Write out every line of the data below verbatim, omitting the pictures.
## Begin Entries
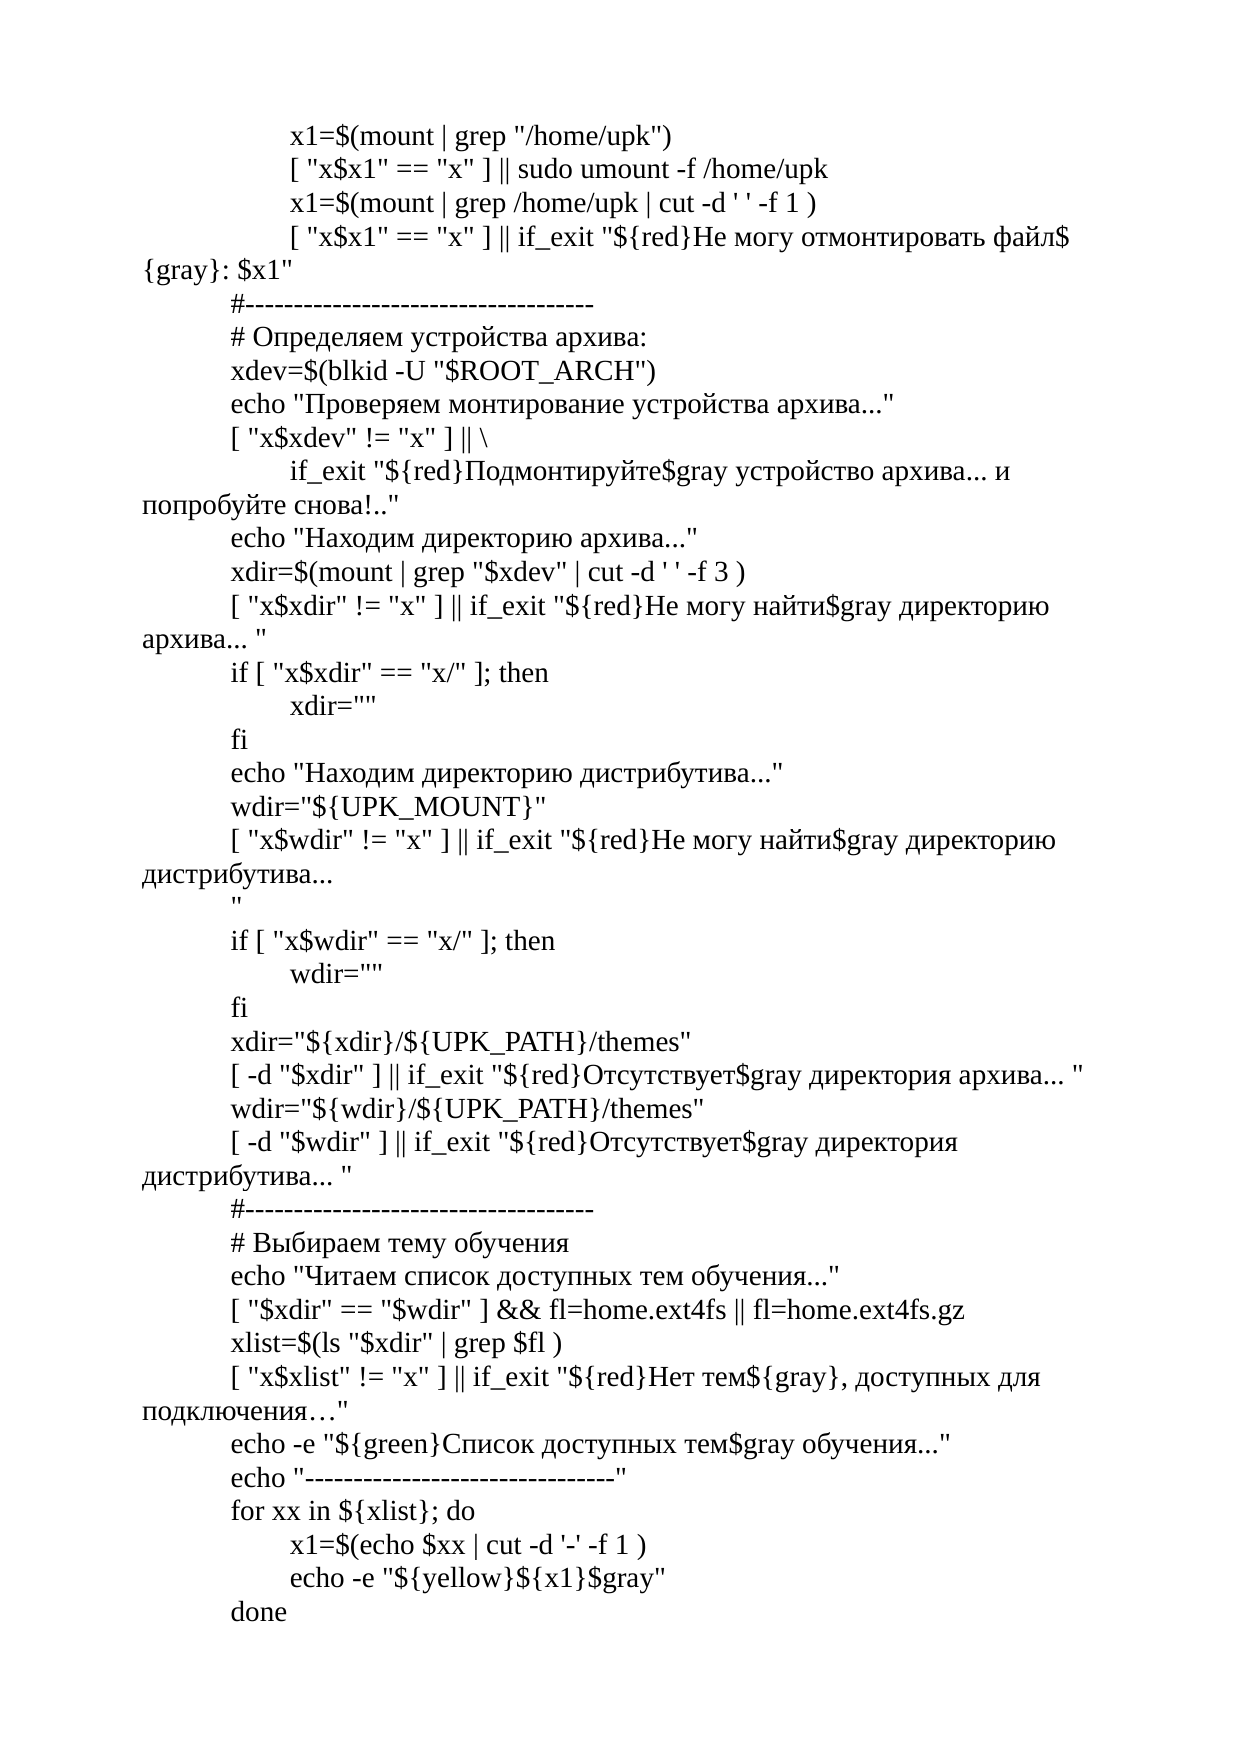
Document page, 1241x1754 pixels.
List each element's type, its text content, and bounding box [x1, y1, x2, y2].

text xdir=$(mount | grep "$xdev" | cut -d ' ' -f 3 ) [142, 554, 1098, 588]
text [ "x$wdir" != "x" ] || if_exit "${red}Не могу найти$gray директорию дистрибутива... [142, 822, 1098, 889]
text echo "Читаем список доступных тем обучения..." [142, 1258, 1098, 1292]
text if_exit "${red}Подмонтируйте$gray устройство архива... и попробуйте снова!.." [142, 453, 1098, 521]
text xdev=$(blkid -U "$ROOT_ARCH") [142, 353, 1098, 386]
text x1=$(echo $xx | cut -d '-' -f 1 ) [142, 1527, 1098, 1560]
text x1=$(mount | grep "/home/upk") [142, 118, 1098, 152]
text echo "Находим директорию архива..." [142, 521, 1098, 554]
text wdir="${UPK_MOUNT}" [142, 789, 1098, 822]
text [ "x$x1" == "x" ] || if_exit "${red}Не могу отмонтировать файл${gray}: $x1" [142, 219, 1098, 286]
text echo -e "${green}Список доступных тем$gray обучения..." [142, 1426, 1098, 1460]
text if [ "x$xdir" == "x/" ]; then [142, 655, 1098, 688]
text [ "x$xlist" != "x" ] || if_exit "${red}Нет тем${gray}, доступных для подключения…" [142, 1359, 1098, 1426]
text [ -d "$wdir" ] || if_exit "${red}Отсутствует$gray директория дистрибутива... " [142, 1124, 1098, 1191]
text xdir="${xdir}/${UPK_PATH}/themes" [142, 1024, 1098, 1057]
text " [142, 889, 1098, 923]
text [ "x$xdev" != "x" ] || \ [142, 420, 1098, 453]
text wdir="" [142, 957, 1098, 990]
text fi [142, 722, 1098, 755]
text # Определяем устройства архива: [142, 319, 1098, 353]
text [ -d "$xdir" ] || if_exit "${red}Отсутствует$gray директория архива... " [142, 1057, 1098, 1091]
text fi [142, 990, 1098, 1024]
text x1=$(mount | grep /home/upk | cut -d ' ' -f 1 ) [142, 185, 1098, 219]
text # Выбираем тему обучения [142, 1225, 1098, 1258]
text if [ "x$wdir" == "x/" ]; then [142, 923, 1098, 957]
text #------------------------------------ [142, 1191, 1098, 1225]
text [ "x$x1" == "x" ] || sudo umount -f /home/upk [142, 152, 1098, 185]
text [ "x$xdir" != "x" ] || if_exit "${red}Не могу найти$gray директорию архива... " [142, 588, 1098, 655]
text done [142, 1594, 1098, 1627]
text [ "$xdir" == "$wdir" ] && fl=home.ext4fs || fl=home.ext4fs.gz [142, 1292, 1098, 1326]
text xlist=$(ls "$xdir" | grep $fl ) [142, 1326, 1098, 1359]
text #------------------------------------ [142, 286, 1098, 319]
text echo "--------------------------------" [142, 1460, 1098, 1493]
text echo "Находим директорию дистрибутива..." [142, 755, 1098, 789]
text echo -e "${yellow}${x1}$gray" [142, 1560, 1098, 1594]
text echo "Проверяем монтирование устройства архива..." [142, 386, 1098, 420]
text for xx in ${xlist}; do [142, 1493, 1098, 1527]
text xdir="" [142, 688, 1098, 722]
text wdir="${wdir}/${UPK_PATH}/themes" [142, 1091, 1098, 1124]
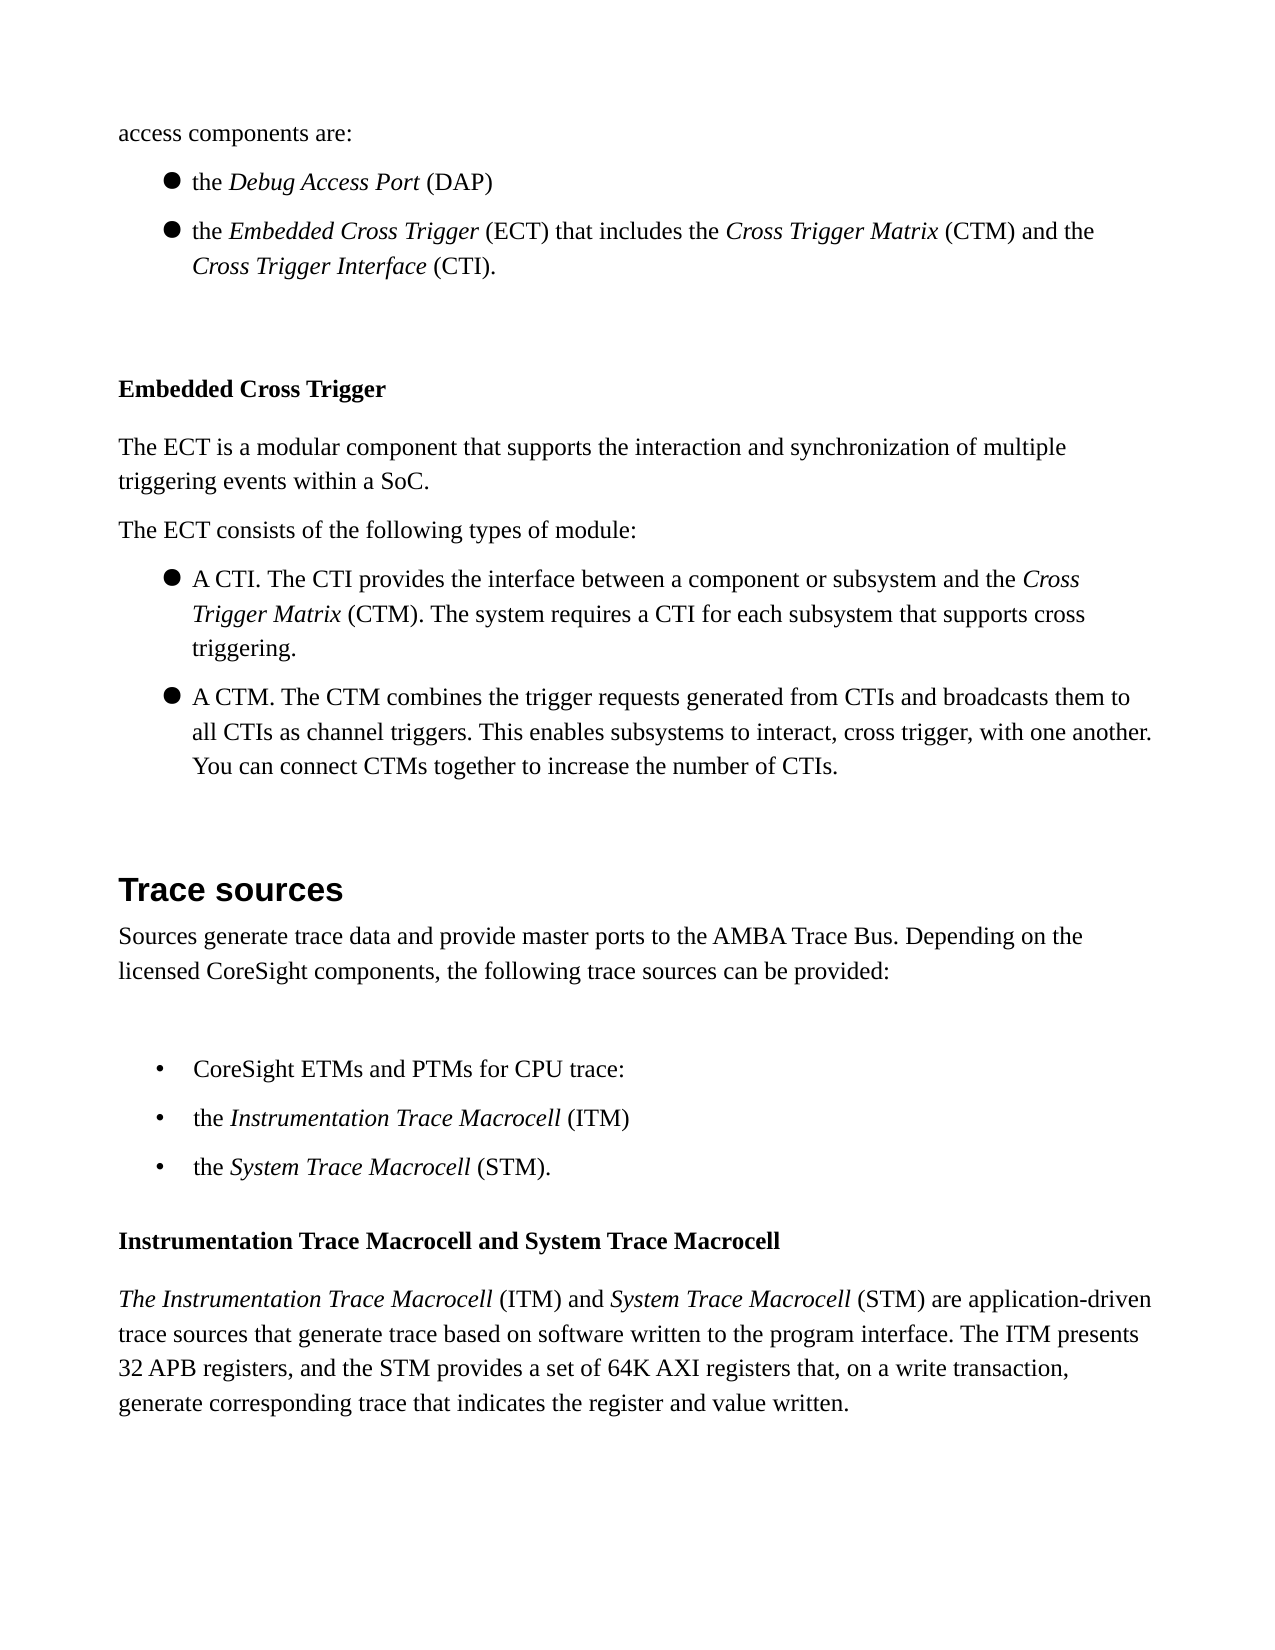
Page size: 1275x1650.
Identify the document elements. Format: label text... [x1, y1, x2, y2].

text The ECT consists of the following types of module: [118, 515, 1157, 544]
subtitle Embedded Cross Trigger [118, 374, 1157, 403]
subtitle Trace sources [118, 870, 1157, 909]
text The ECT is a modular component that supports the interaction and synchronization of multiple triggering events within a SoC. [118, 432, 1157, 495]
subtitle Instrumentation Trace Macrocell and System Trace Macrocell [118, 1226, 1157, 1255]
text The Instrumentation Trace Macrocell (ITM) and System Trace Macrocell (STM) are application-driven trace sources that generate trace based on software written to the program interface. The ITM presents 32 APB registers, and the STM provides a set of 64K AXI registers that, on a write transaction, generate corresponding trace that indicates the register and value written. [118, 1284, 1157, 1416]
list CoreSight ETMs and PTMs for CPU trace: [156, 1054, 1157, 1083]
text Sources generate trace data and provide master ports to the AMBA Trace Bus. Depending on the licensed CoreSight components, the following trace sources can be provided: [118, 921, 1157, 985]
list the Debug Access Port (DAP) [162, 167, 1157, 196]
list the System Trace Macrocell (STM). [156, 1152, 1157, 1181]
text access components are: [118, 118, 1157, 147]
list the Instrumentation Trace Macrocell (ITM) [156, 1103, 1157, 1132]
list A CTI. The CTI provides the interface between a component or subsystem and the Cross Trigger Matrix (CTM). The system requires a CTI for each subsystem that supports cross triggering. [162, 564, 1157, 662]
list A CTM. The CTM combines the trigger requests generated from CTIs and broadcasts them to all CTIs as channel triggers. This enables subsystems to interact, cross trigger, with one another. You can connect CTMs together to increase the number of CTIs. [162, 682, 1157, 780]
list the Embedded Cross Trigger (ECT) that includes the Cross Trigger Matrix (CTM) and the Cross Trigger Interface (CTI). [162, 216, 1157, 279]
## End Entries
Output for this task
Document page, 1241x1754 pixels.
List each element's type, its text content, and bounding box [x1, y1, x2, y2].

text xdir=$(mount | grep "$xdev" | cut -d ' ' -f 3 ) [142, 554, 1098, 588]
text [ "x$wdir" != "x" ] || if_exit "${red}Не могу найти$gray директорию дистрибутива... [142, 822, 1098, 889]
text echo "Читаем список доступных тем обучения..." [142, 1258, 1098, 1292]
text if_exit "${red}Подмонтируйте$gray устройство архива... и попробуйте снова!.." [142, 453, 1098, 521]
text xdev=$(blkid -U "$ROOT_ARCH") [142, 353, 1098, 386]
text x1=$(echo $xx | cut -d '-' -f 1 ) [142, 1527, 1098, 1560]
text x1=$(mount | grep "/home/upk") [142, 118, 1098, 152]
text echo "Находим директорию архива..." [142, 521, 1098, 554]
text wdir="${UPK_MOUNT}" [142, 789, 1098, 822]
text [ "x$x1" == "x" ] || if_exit "${red}Не могу отмонтировать файл${gray}: $x1" [142, 219, 1098, 286]
text echo -e "${green}Список доступных тем$gray обучения..." [142, 1426, 1098, 1460]
text if [ "x$xdir" == "x/" ]; then [142, 655, 1098, 688]
text [ "x$xlist" != "x" ] || if_exit "${red}Нет тем${gray}, доступных для подключения…" [142, 1359, 1098, 1426]
text [ -d "$wdir" ] || if_exit "${red}Отсутствует$gray директория дистрибутива... " [142, 1124, 1098, 1191]
text xdir="${xdir}/${UPK_PATH}/themes" [142, 1024, 1098, 1057]
text " [142, 889, 1098, 923]
text [ "x$xdev" != "x" ] || \ [142, 420, 1098, 453]
text wdir="" [142, 957, 1098, 990]
text fi [142, 722, 1098, 755]
text # Определяем устройства архива: [142, 319, 1098, 353]
text [ -d "$xdir" ] || if_exit "${red}Отсутствует$gray директория архива... " [142, 1057, 1098, 1091]
text fi [142, 990, 1098, 1024]
text x1=$(mount | grep /home/upk | cut -d ' ' -f 1 ) [142, 185, 1098, 219]
text # Выбираем тему обучения [142, 1225, 1098, 1258]
text if [ "x$wdir" == "x/" ]; then [142, 923, 1098, 957]
text #------------------------------------ [142, 1191, 1098, 1225]
text [ "x$x1" == "x" ] || sudo umount -f /home/upk [142, 152, 1098, 185]
text [ "x$xdir" != "x" ] || if_exit "${red}Не могу найти$gray директорию архива... " [142, 588, 1098, 655]
text done [142, 1594, 1098, 1627]
text [ "$xdir" == "$wdir" ] && fl=home.ext4fs || fl=home.ext4fs.gz [142, 1292, 1098, 1326]
text xlist=$(ls "$xdir" | grep $fl ) [142, 1326, 1098, 1359]
text #------------------------------------ [142, 286, 1098, 319]
text echo "--------------------------------" [142, 1460, 1098, 1493]
text echo "Находим директорию дистрибутива..." [142, 755, 1098, 789]
text echo -e "${yellow}${x1}$gray" [142, 1560, 1098, 1594]
text echo "Проверяем монтирование устройства архива..." [142, 386, 1098, 420]
text for xx in ${xlist}; do [142, 1493, 1098, 1527]
text xdir="" [142, 688, 1098, 722]
text wdir="${wdir}/${UPK_PATH}/themes" [142, 1091, 1098, 1124]
Page size: 1275x1650.
Identify the document elements. Format: label text... [x1, y1, x2, y2].

text The ECT consists of the following types of module: [118, 515, 1157, 544]
subtitle Embedded Cross Trigger [118, 374, 1157, 403]
subtitle Trace sources [118, 870, 1157, 909]
text The ECT is a modular component that supports the interaction and synchronization of multiple triggering events within a SoC. [118, 432, 1157, 495]
subtitle Instrumentation Trace Macrocell and System Trace Macrocell [118, 1226, 1157, 1255]
text The Instrumentation Trace Macrocell (ITM) and System Trace Macrocell (STM) are application-driven trace sources that generate trace based on software written to the program interface. The ITM presents 32 APB registers, and the STM provides a set of 64K AXI registers that, on a write transaction, generate corresponding trace that indicates the register and value written. [118, 1284, 1157, 1416]
list CoreSight ETMs and PTMs for CPU trace: [156, 1054, 1157, 1083]
text Sources generate trace data and provide master ports to the AMBA Trace Bus. Depending on the licensed CoreSight components, the following trace sources can be provided: [118, 921, 1157, 985]
list the Debug Access Port (DAP) [162, 167, 1157, 196]
list the System Trace Macrocell (STM). [156, 1152, 1157, 1181]
text access components are: [118, 118, 1157, 147]
list the Instrumentation Trace Macrocell (ITM) [156, 1103, 1157, 1132]
list A CTI. The CTI provides the interface between a component or subsystem and the Cross Trigger Matrix (CTM). The system requires a CTI for each subsystem that supports cross triggering. [162, 564, 1157, 662]
list A CTM. The CTM combines the trigger requests generated from CTIs and broadcasts them to all CTIs as channel triggers. This enables subsystems to interact, cross trigger, with one another. You can connect CTMs together to increase the number of CTIs. [162, 682, 1157, 780]
list the Embedded Cross Trigger (ECT) that includes the Cross Trigger Matrix (CTM) and the Cross Trigger Interface (CTI). [162, 216, 1157, 279]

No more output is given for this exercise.